West Working Hard on Road to Redemption

NEWPORT, R.I. -- After everyone else had wrapped up their post-practice interviews and taken the bus back to the team hotel on Wednesday, Delonte West worked with the Celtics coaching staff on his pull-up jumpers, 3-pointers and then ran a few sprints.

Soaked in sweat from his 30-minute-plus extra workout, a contrite West met with about a half-dozen reporters who waited for him to finish his drills. Despite being asked a straight basketball question, West wasted no time in addressing his offseason, off-the-court issues and expressing his gratitude for his second chance with the Celtics at training camp in Newport, RI. Offseason legal woes will cost West the first 10 games of the season due to a league-imposed suspension.

Delonte West

Delonte West is back in Boston looking to resume his career and put off-the-court troubles behind him.
David Dow/NBAE/Getty

"I'm just happy to be given this opportunity to do what I love," West said. "I'm lucky to be here, happy to be here. Put me out there... I'm playing every game, every minute this year like my life depends on it, because it does... my career, nothing's promised."

"I'm excited to get this opportunity to prove to the NBA, to the world, that I'm a good person. I have a lot to prove and I don't want to let anybody down," West said, noting that he's upset because he's not in the shape that he thought he was in.

When it was suggested to him by one of the reporters huddled around him that he was putting a lot of pressure on himself, West was quick to disagree.

"Pressure comes when you're unprepared. Confidence comes from repetition," West said. "That's what I'm doing here. That's why I'm in here. I'm getting prepared for no letdown this year."

West started his NBA career with the Celtics as the 24th pick in the 2004 draft, and the left-hander persevered through an injury-riddled rookie campaign to be named the starting point guard for the 2005-06 season, where he shot a career-best 48.7 percent from the field. His aggressive, borderline-reckless style of play earned him plenty of respect both inside and outside of the Celtics' locker room, and at the time West was viewed as part of the future core of a young Celtics team shepherded by Doc Rivers and Paul Pierce.

But when the opportunity to acquire Ray Allen arose and the Celtics needed to make a deal, West was shipped West to Seattle along with Wally Szczerbiak and the fifth overall pick in the draft night deal that landed Allen and the selection that would become Glen Davis.

Rivers says West has matured on the court in the past three years since he was last wearing Celtics green, and attributed much of that to playing in big games and playing alongside superstars like LeBron James and Shaquille O'Neal in Cleveland.

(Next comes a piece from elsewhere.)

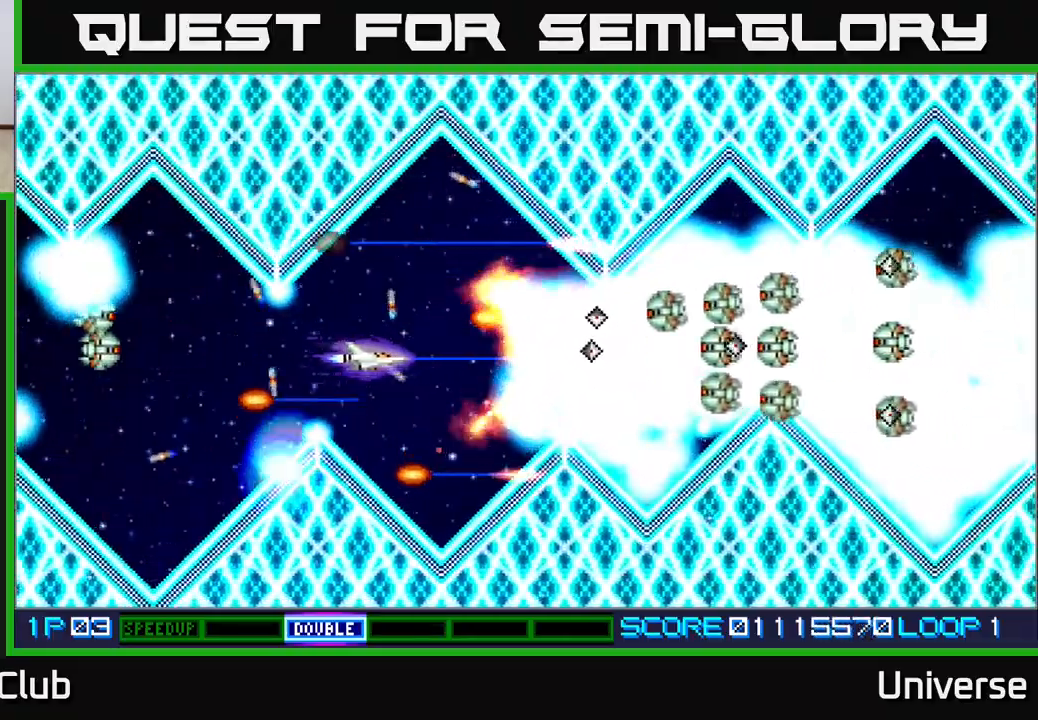
{"buttons": ["A"], "events": [[50, "DPAD_RIGHT", "up"]]}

"The coaches, we've all been talking about the maturity in his game. He's not fighting things, he rarely does too much," Rivers said. "He's matured and he's played with a great player, he's learned to be a role player from playing with LeBron, and I think that helps you for the rest of your career."

"He ran ‘slice' better than guys who were here. Today I thought he was the best guy," Rivers said, noting that the Cavaliers ran many of the same sets as the Celtics last season.

O'Neal, who will again play alongside West in the newly named "Boston Bench Mob" called West a "fabulous" player who understands the game. And familiarity with the Celtics system is making for an easy re-integration into the team for West.

Despite a three-year absence, West, for his part, still felt a kinship with his former teammates, texting them and feeling like he was a part of what the team would eventually accomplish in the spring of '08, as the Celtics won their 17th World Championship.

"In some ways, it was like he [never left] because he was still pretty close with some of our guys," Rivers said.

Even so, West says that missing the first 10 games of the season – including Opening Night against the Miami Heat -- will be tough on him as he looks to re-establish himself with the Celtics.

"All eyes are going to be on that game. And every game after that," West said of his suspension. "I want to be there with the team for the first game of the season, the pre-game speech Doc is gonna give, the camaraderie in the locker room. I'm gonna miss all of that."

"In reality, 10 games in the NBA is two weeks. But I'm gonna miss all those things. Being in the first huddle. Taking the floor for the first time with your teammates, going into battle. I'm gonna miss that. So to those young kids out there, that's what happens when you make bad decisions."

West seems to have learned his lesson, and certainly appears to be on a mission to get his career back in order with the team where it all started.